When using parallel OpenMP code, computations with long double
variables are actually done in double
precision. The following example computes the machine epsilon (eps
) for long double
in several threads:
#include <stdio.h> #include <omp.h> int main(){ volatile long double eps[] = {1.0,1.0,1.0,1.0,1.0,1.0,1.0,1.0}, one_plus_eps[8]; int j; #pragma omp parallel for default(shared) private(j) for (j=0; j<8; j++) { //__asm__ ("fninit"); do { eps[j] /= 2.0; one_plus_eps[j] = 1.0 + eps[j]; } while (one_plus_eps[j] != 1.0); eps[j] *= 2.0; int id=omp_get_thread_num(); printf ("thread #%d,\teps=%LE\n", id, eps[j]); } return 0; }
Result: (compiled with Thread model: posix
gcc version 7.2.0 (Rev1, Built by MSYS2 project)
)
$ gcc -D__USE_MINGW_ANSI_STDIO=1 -fopenmp ldbl-omp.c -o a.exe && ./a.exe thread #1, eps=2.220446E-016 thread #0, eps=1.084202E-019 thread #2, eps=2.220446E-016 thread #1, eps=2.220446E-016 thread #0, eps=1.084202E-019 thread #3, eps=2.220446E-016 thread #2, eps=2.220446E-016 thread #3, eps=2.220446E-016
The correct value of epsilon for long double
of 1.08E-19 is obtained only in thread 0, all other threads compute the epsilon of double
precision.
The correct result can be obtained by uncommenting the instruction __asm__ ("fninit");
I'm actually investigating this; I discovered a couple bugs in the floating point environment functions that doesn't set the env properly. However I am still setting my build/test environment. I do have a question though to satisfy my curiosity what happens when you compile with -frounding-math -fsignaling-nans paramaters? (I'm not saying the results will be different, just that there may be a difference).
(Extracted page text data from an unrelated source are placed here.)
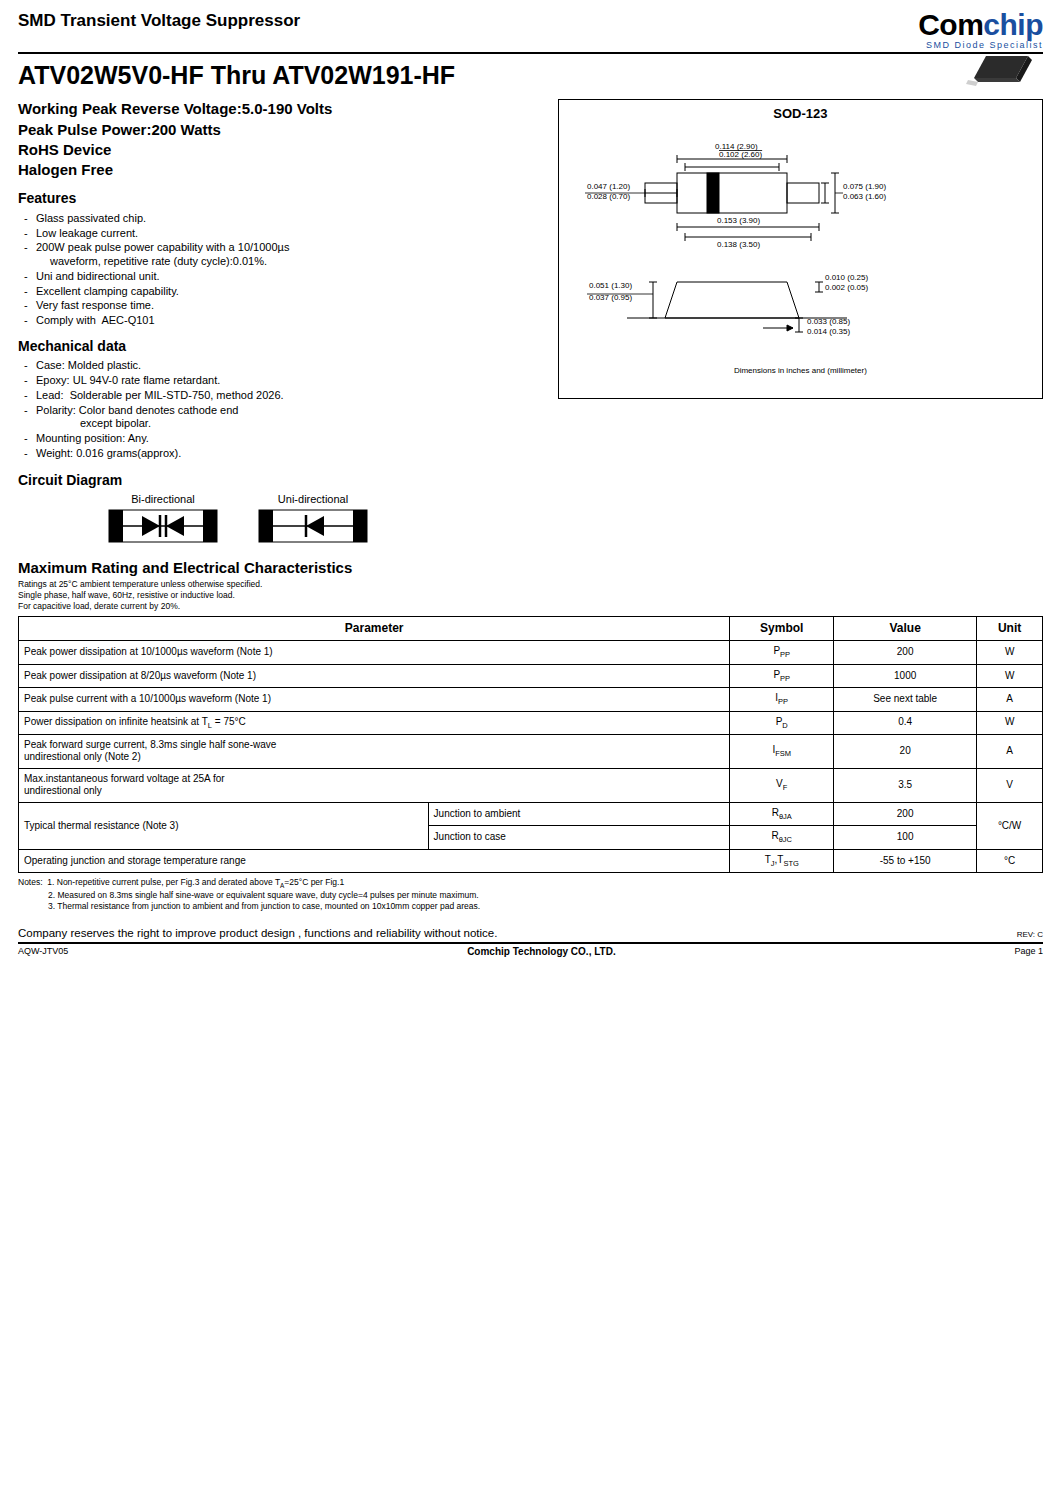SMD Transient Voltage Suppressor
Comchip
SMD Diode Specialist
ATV02W5V0-HF Thru ATV02W191-HF
Working Peak Reverse Voltage:5.0-190 Volts
Peak Pulse Power:200 Watts
RoHS Device
Halogen Free
Features
Glass passivated chip.
Low leakage current.
200W peak pulse power capability with a 10/1000µs waveform, repetitive rate (duty cycle):0.01%.
Uni and bidirectional unit.
Excellent clamping capability.
Very fast response time.
Comply with AEC-Q101
Mechanical data
Case: Molded plastic.
Epoxy: UL 94V-0 rate flame retardant.
Lead: Solderable per MIL-STD-750, method 2026.
Polarity: Color band denotes cathode end except bipolar.
Mounting position: Any.
Weight: 0.016 grams(approx).
SOD-123
0.114 (2.90) 0.102 (2.60) 0.047 (1.20) 0.028 (0.70) 0.075 (1.90) 0.063 (1.60) 0.153 (3.90) 0.138 (3.50) 0.051 (1.30) 0.037 (0.95) 0.010 (0.25) 0.002 (0.05) 0.033 (0.85) 0.014 (0.35)
Dimensions in inches and (millimeter)
Circuit Diagram
Bi-directional
Uni-directional
Maximum Rating and Electrical Characteristics
Ratings at 25°C ambient temperature unless otherwise specified.
Single phase, half wave, 60Hz, resistive or inductive load.
For capacitive load, derate current by 20%.
| Parameter | Symbol | Value | Unit |
| --- | --- | --- | --- |
| Peak power dissipation at 10/1000µs waveform (Note 1) | P PP | 200 | W |
| Peak power dissipation at 8/20µs waveform (Note 1) | P PP | 1000 | W |
| Peak pulse current with a 10/1000µs waveform (Note 1) | I PP | See next table | A |
| Power dissipation on infinite heatsink at T L = 75°C | P D | 0.4 | W |
| Peak forward surge current, 8.3ms single half sone-wave undirestional only (Note 2) | I FSM | 20 | A |
| Max.instantaneous forward voltage at 25A for undirestional only | V F | 3.5 | V |
| Typical thermal resistance (Note 3) | Junction to ambient | R θJA | 200 | °C/W |
| Junction to case | R θJC | 100 |
| Operating junction and storage temperature range | T J ,T STG | -55 to +150 | °C |
Notes: 1. Non-repetitive current pulse, per Fig.3 and derated above TA=25°C per Fig.1
2. Measured on 8.3ms single half sine-wave or equivalent square wave, duty cycle=4 pulses per minute maximum.
3. Thermal resistance from junction to ambient and from junction to case, mounted on 10x10mm copper pad areas.
Company reserves the right to improve product design , functions and reliability without notice.
REV: C
AQW-JTV05
Comchip Technology CO., LTD.
Page 1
Also, I can't tell if you're compiling x86 or x64 code; there is a huge difference...if x86 code, can you see if there is a difference if you compile with '-mpfmath=sse -msse2" . Note, x64 is irrelevant.
(this will at least let me try and narrow things down)
I compiled x64 code. The flags
-frounding-math -fsignaling-nans
do not make any difference.When I compile x86 code (in the MSYS2 MINGW32 evironment), I get the same results. Also, neither
-mpfmath=sse -msse2
nor-frounding-math -fsignaling-nans
nor using both changes the result for me.Well, the problem is that for new created threads we don't set the floating point environment. Even worse, we let msvcrt do the wrong thing (which resets it to its own settings).
By using winpthread with recent fix, this issue is resolved for all cases you are using pthread API to create the thread, but not in general ...
It might be a way to use our TLS routines in an executable. The problematic part is here that our code is used in DLL, which is used in a VC executable (or the other way around). As in such scenarios the FPU environment setting is for sure always wrong for one side.